(i) Define an inhomogeneous Poisson process with rate function $\lambda(u)$.

(ii) Show that the number of arrivals in an inhomogeneous Poisson process during the interval $(0, t)$ has the Poisson distribution with mean

$$\int_{0}^{t} \lambda(u) \mathrm{d} u$$

(iii) Suppose that $\Lambda=\{\Lambda(t), t \geqslant 0\}$ is a non-negative real-valued random process. Conditional on $\Lambda$, let $N=\{N(t), t \geqslant 0\}$ be an inhomogeneous Poisson process with rate function $\Lambda(u)$. Such a process $N$ is called a doubly-stochastic Poisson process. Show that the variance of $N(t)$ cannot be less than its mean.
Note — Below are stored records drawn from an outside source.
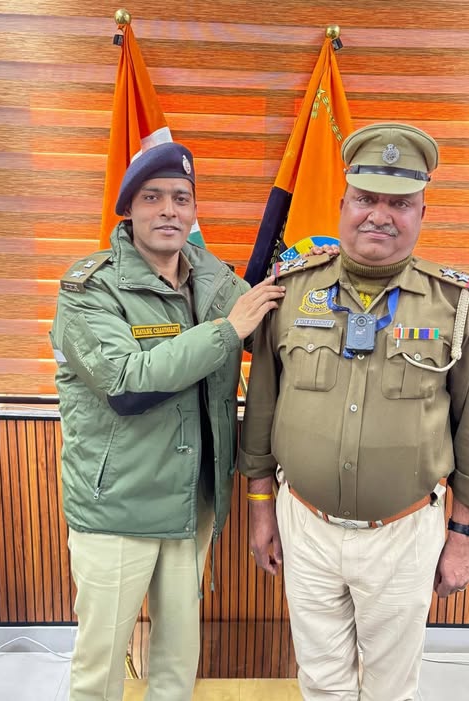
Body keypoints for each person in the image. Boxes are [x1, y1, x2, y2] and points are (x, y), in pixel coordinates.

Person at [238, 122, 469, 701]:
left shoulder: (455, 302)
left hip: (403, 535)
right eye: (365, 199)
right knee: (321, 682)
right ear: (342, 205)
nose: (379, 216)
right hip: (305, 526)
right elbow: (261, 407)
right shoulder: (291, 289)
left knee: (390, 688)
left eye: (399, 204)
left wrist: (464, 536)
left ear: (422, 214)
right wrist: (261, 510)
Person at [49, 141, 286, 701]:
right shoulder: (89, 289)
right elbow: (126, 384)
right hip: (118, 507)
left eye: (181, 198)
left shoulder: (214, 279)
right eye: (152, 197)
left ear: (194, 210)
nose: (168, 211)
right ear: (128, 209)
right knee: (99, 667)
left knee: (178, 661)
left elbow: (277, 320)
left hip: (191, 504)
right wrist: (227, 331)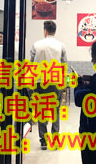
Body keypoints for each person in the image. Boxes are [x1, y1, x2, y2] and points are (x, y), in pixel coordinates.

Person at [29, 20, 67, 150]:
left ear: (45, 31)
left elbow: (32, 65)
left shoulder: (36, 45)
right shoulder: (61, 46)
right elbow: (64, 65)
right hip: (55, 82)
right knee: (55, 111)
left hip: (40, 82)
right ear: (54, 31)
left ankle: (44, 141)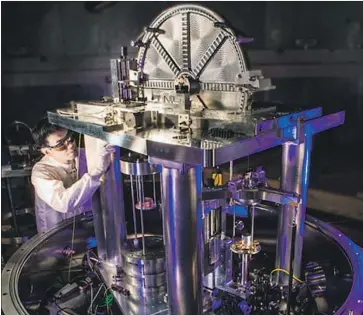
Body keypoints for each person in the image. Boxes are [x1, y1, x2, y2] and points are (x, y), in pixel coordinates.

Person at [31, 118, 114, 233]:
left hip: (89, 226)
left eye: (70, 139)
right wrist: (97, 171)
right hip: (58, 235)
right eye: (61, 145)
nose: (70, 146)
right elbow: (64, 203)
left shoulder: (83, 154)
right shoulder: (41, 173)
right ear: (46, 151)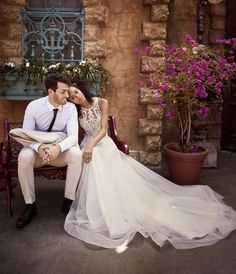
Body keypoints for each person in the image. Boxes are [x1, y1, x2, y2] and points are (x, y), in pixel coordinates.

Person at [64, 83, 236, 252]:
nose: (76, 97)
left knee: (96, 159)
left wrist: (90, 146)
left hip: (101, 143)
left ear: (81, 89)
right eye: (72, 97)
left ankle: (111, 204)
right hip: (87, 144)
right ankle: (97, 206)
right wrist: (85, 146)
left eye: (76, 92)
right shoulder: (75, 111)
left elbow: (103, 130)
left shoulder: (101, 102)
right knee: (89, 162)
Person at [16, 73, 82, 229]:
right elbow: (27, 135)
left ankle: (68, 201)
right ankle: (30, 205)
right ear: (51, 92)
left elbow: (73, 137)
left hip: (59, 150)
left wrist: (58, 148)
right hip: (39, 151)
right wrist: (40, 148)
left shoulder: (71, 108)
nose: (68, 95)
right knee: (24, 157)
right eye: (63, 91)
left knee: (76, 154)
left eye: (67, 91)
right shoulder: (34, 106)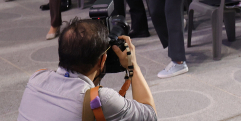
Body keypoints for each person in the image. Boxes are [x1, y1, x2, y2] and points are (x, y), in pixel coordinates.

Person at [17, 18, 157, 121]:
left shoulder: (37, 77)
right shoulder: (100, 99)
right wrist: (133, 65)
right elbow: (150, 115)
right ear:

(iv) Now consider the process $M(t)$ obtained by deleting every odd-numbered point in an ordinary Poisson process of rate $\lambda$. Check that

$$\mathbb{E} M(t)=\frac{2 \lambda t+e^{-2 \lambda t}-1}{4}, \quad \operatorname{Var} M(t)=\frac{4 \lambda t-8 \lambda t e^{-2 \lambda t}-e^{-4 \lambda t}+1}{16}$$

Deduce that $M(t)$ is not a doubly-stochastic Poisson process.